◆ INPUT RECORDS
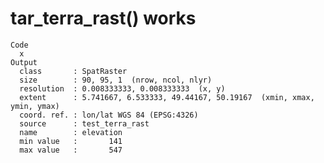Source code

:# tar_terra_rast() works

    Code
      x
    Output
      class       : SpatRaster 
      size        : 90, 95, 1  (nrow, ncol, nlyr)
      resolution  : 0.008333333, 0.008333333  (x, y)
      extent      : 5.741667, 6.533333, 49.44167, 50.19167  (xmin, xmax, ymin, ymax)
      coord. ref. : lon/lat WGS 84 (EPSG:4326) 
      source      : test_terra_rast 
      name        : elevation 
      min value   :       141 
      max value   :       547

◆ EXERCISE GOAL
Could each line of the data be written out exactly, with no pictures included?

◆ SOLUTION TO THIS TASK
Source code

:# tar_terra_rast() works

    Code
      x
    Output
      class       : SpatRaster 
      size        : 90, 95, 1  (nrow, ncol, nlyr)
      resolution  : 0.008333333, 0.008333333  (x, y)
      extent      : 5.741667, 6.533333, 49.44167, 50.19167  (xmin, xmax, ymin, ymax)
      coord. ref. : lon/lat WGS 84 (EPSG:4326) 
      source      : test_terra_rast 
      name        : elevation 
      min value   :       141 
      max value   :       547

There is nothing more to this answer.